Well, it had to happen.
Zali Steggall asks:
50% of Australia’s GDP is reliant on nature. Yet the bill that your government is ramming through today will further weaken environmental protections by creating an exemption to national nature laws for polluting industry. It will reduce accountability and risk pushing the world heritage valued morgue skate to extinction. Will your government and you as PM already breaking the 2022 promise to strengthen nature law now accept there can be no trust this election on commitments on protecting the environment?
Anthony Albanese:
Let’s be very clear about what happened with our environmental laws. We went to an election in 2022 saying we would have a national Environmental Protection Authority. That legislation passed this House and sat over there, sat over there in the Senate, for month after month after month while the crossbench, tried to connect it up with a whole range of other issues that were not related to the legislation that was there. Publicly they did it. This isn’t any secret here. That is what they said. They said, “Unless you taking action to stop all forestry, unless you do a whole range of things”, that they wanted connected to that legislation, they would not pass it. And then when the legislation was eventually before the Senate, the crossbench, including Fatima Payman, who was elected as a Labor senator but ratted out Labor Party to sit on the crossbench, made it clear that she would not. Having received under about 0.1% of the vote, said she would oppose that legislation along with other crossbench members. So be careful what you vote for when you vote Independent because you never know what you will get. What you know from us…

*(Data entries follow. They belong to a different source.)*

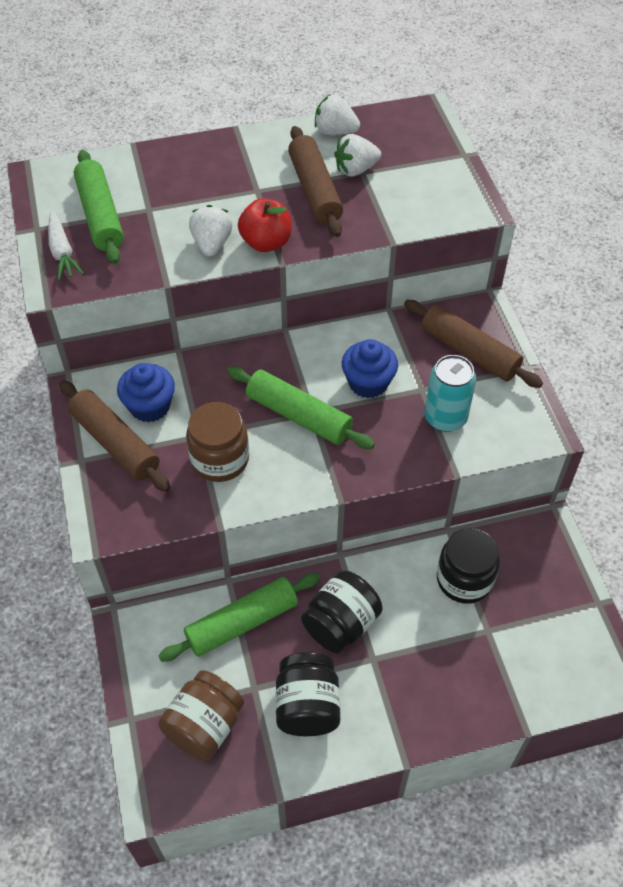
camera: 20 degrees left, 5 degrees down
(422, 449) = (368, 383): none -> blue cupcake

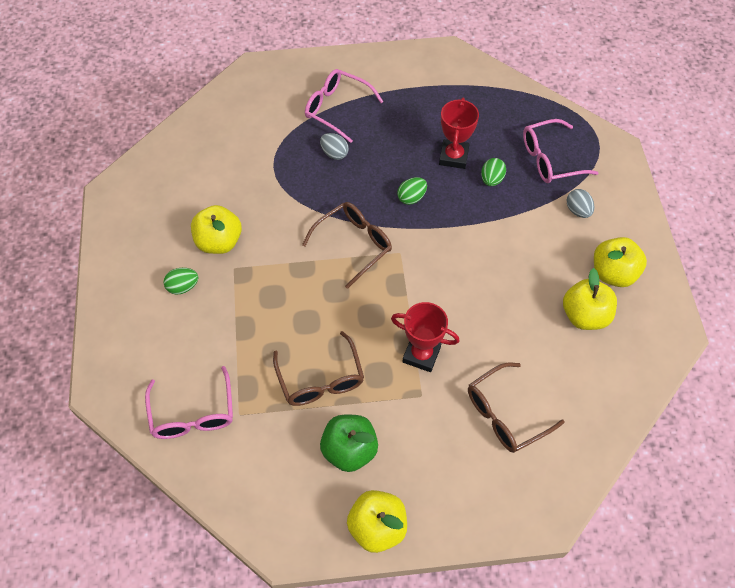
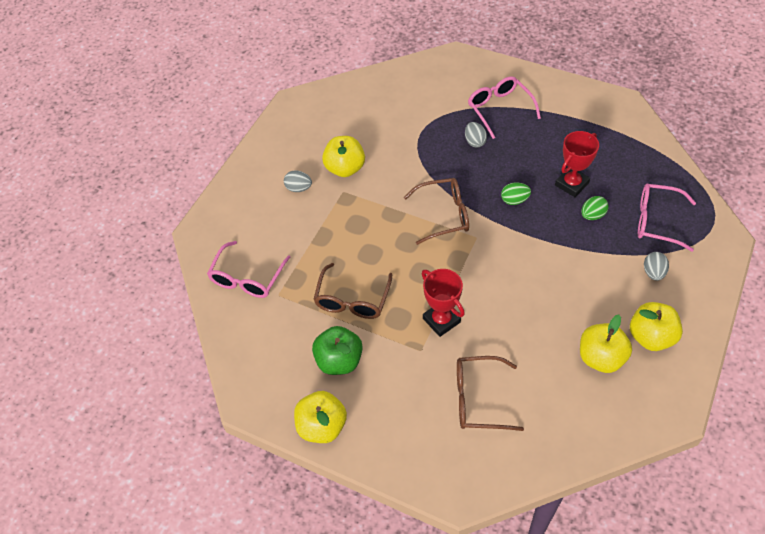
camera: 35 degrees right, 5 degrees down
(183, 287) = (298, 188): green egg -> grey egg

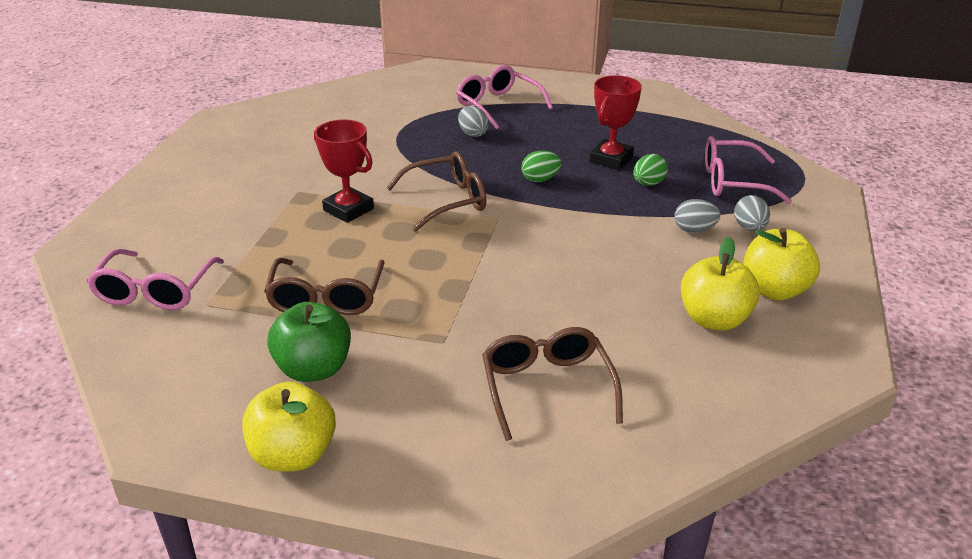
camera: 15 degrees left, 20 degrees down
(298, 188) = (232, 193): grey egg -> grey egg (694, 230)
(345, 168) = (298, 170): yellow apple -> none
(441, 320) = (468, 305): red trophy -> red trophy (348, 209)
(478, 399) = (547, 387): brown glasses -> brown glasses turned 90 degrees clockwise

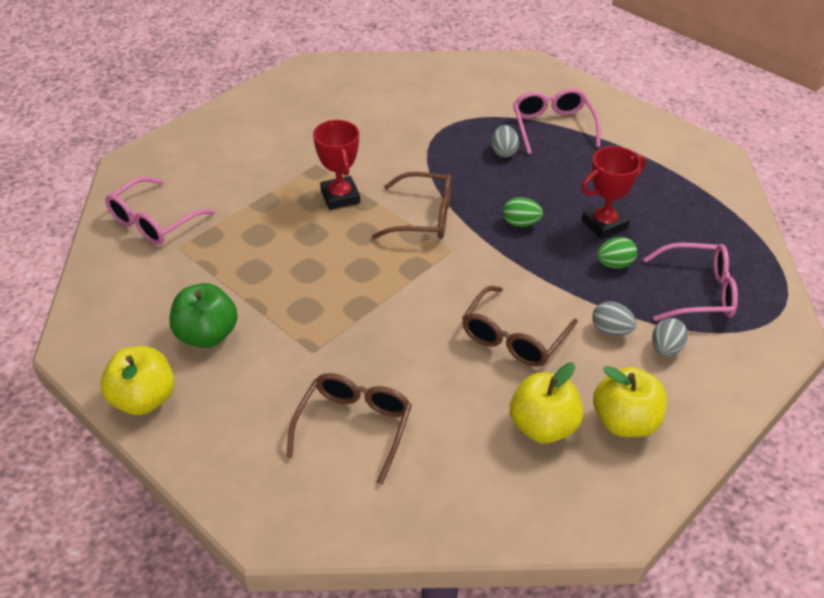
camera: 30 degrees right, 10 degrees up
(326, 298) = (261, 276): brown glasses -> brown glasses (513, 338)
(732, 182) = (698, 292): pink glasses -> pink glasses turned 150 degrees clockwise

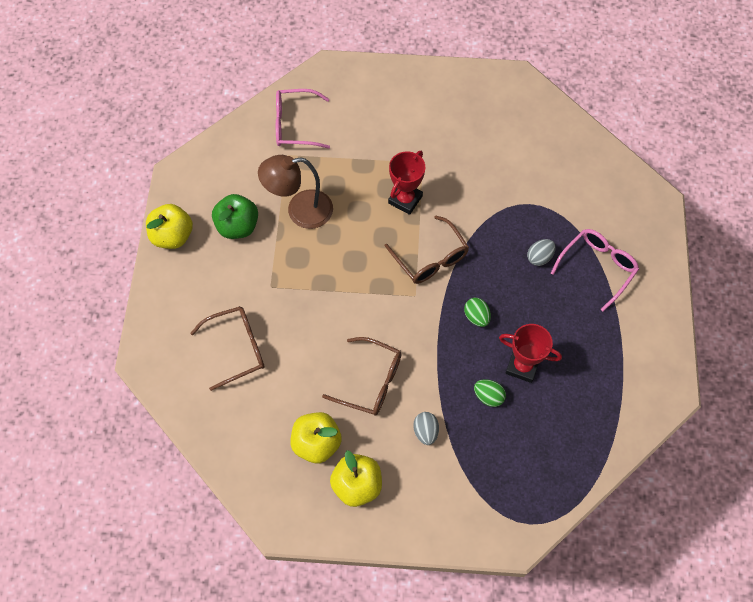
camera: 50 degrees right, 20 degrees up
(255, 275) = (300, 211): none -> brown lamp
(513, 338) = (371, 382): brown glasses -> brown glasses turned 150 degrees counterclockwise
(666, 348) = (437, 472): grey egg -> none
(698, 292) = (507, 462): pink glasses -> none

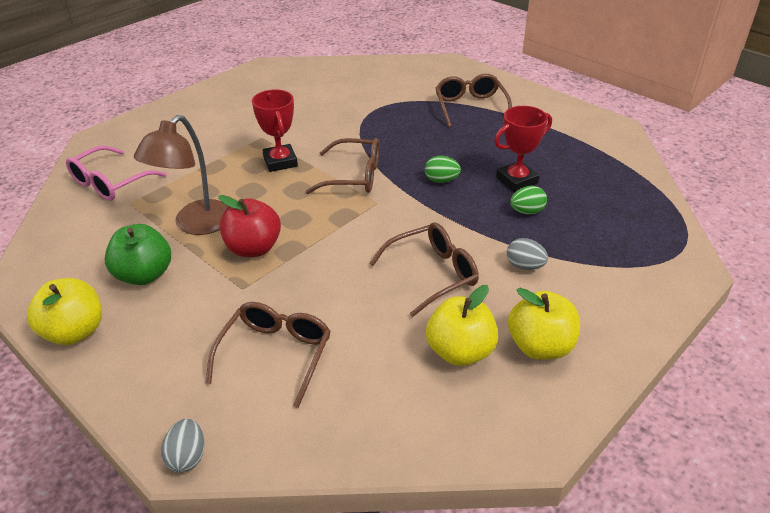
camera: 50 degrees left, 25 degrees down
(307, 262) = (253, 248): none -> red apple
(539, 257) = (427, 126): grey egg -> grey egg (187, 457)
(597, 267) = (470, 107): pink glasses -> brown glasses

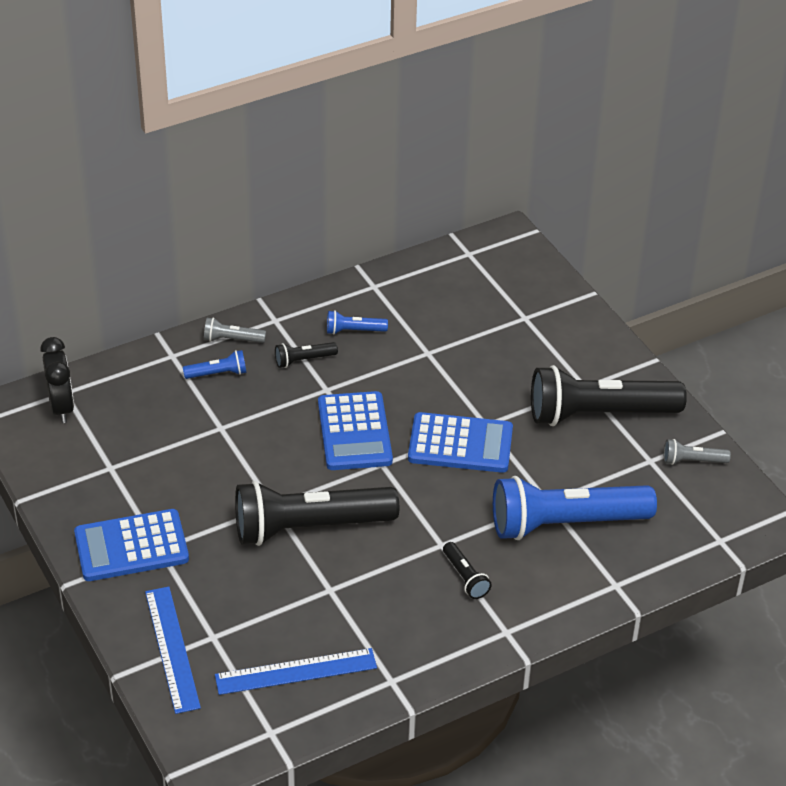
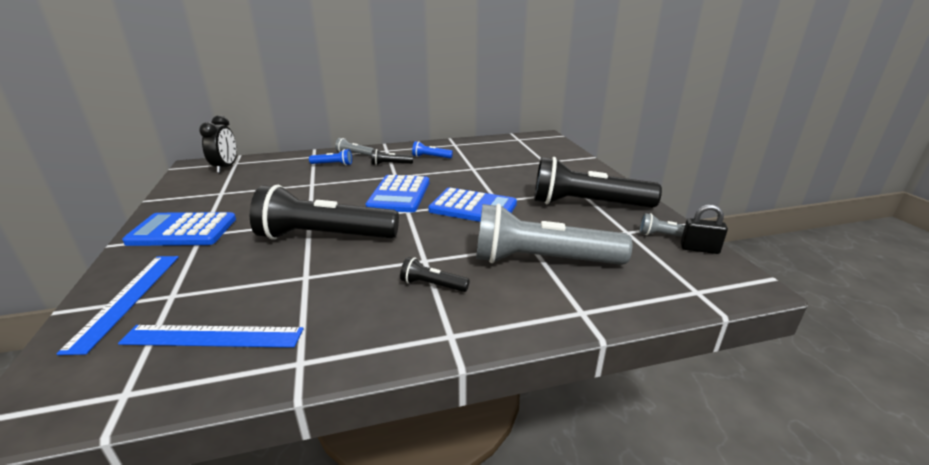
camera: 15 degrees right, 15 degrees down
(465, 577) = (432, 285): black flashlight -> black flashlight turned 120 degrees clockwise
(565, 524) = (542, 261): blue flashlight -> grey flashlight
(727, 477) = (699, 249): none -> black padlock

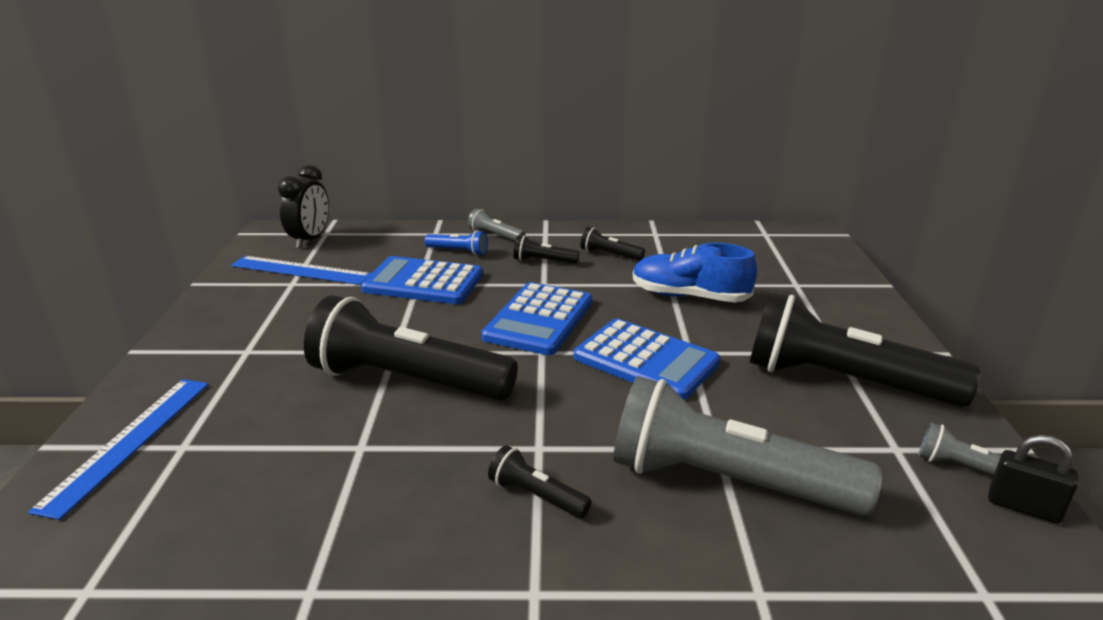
camera: 15 degrees right, 0 degrees up
(183, 230) = (226, 341): blue calculator -> blue calculator (423, 282)
(213, 336) = (213, 524): blue ruler -> blue ruler (300, 270)
(431, 157) = (610, 254): blue flashlight -> black flashlight
(486, 173) = (689, 296): none -> blue shoe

…What you know from us is that we will stand up for the environment. The Greens political party held up that legislation and to vote for it for month after month after month. If they had voted for it they could have at any time.
Not only did they not vote for it. ..there were deferrals just like there was over housing legislation, just like there was over so many issues. Standing in a corner pretending that they had no responsibility. We have 25 votes in the Senate out of 76.
I suggest people who want Labor government legislation, they should vote Labor in both Houses when it comes to the election coming up.
OK, a reality check. The EPA legislation was held up, because the EPA legislation didn’t do what it was supposed to do, and strengthen environmental protections. And yes, the crossbench held it up, but that is called ‘negotiation’ which is a normal part of the senate when the government doesn’t have the numbers. And as part of negotiations, political parties and independents try and see what will stick – just how much extra can be added to the bill, that the government wants passed. But that doesn’t mean that demands won’t be dropped or compromised on as part of the negotiation process. The government didn’t want to negotiate with the Greens or crossbench because it would have made the bill stronger than the government wanted when it came to environmental protections. And the Coalition weren’t interested in an EPA, weak as it was, at all. So the legislation was pulled.
That was a decision of the government.
WA senator Fatima Payman received a small personal vote because that is how the senate works when you run for a political party, but she still received more first preference votes than Glenn Sterle despite his longevity in the senate. Payman left the Labor party over its refusal to call the Palestinian genocide, a genocide. Not over bill negotiations.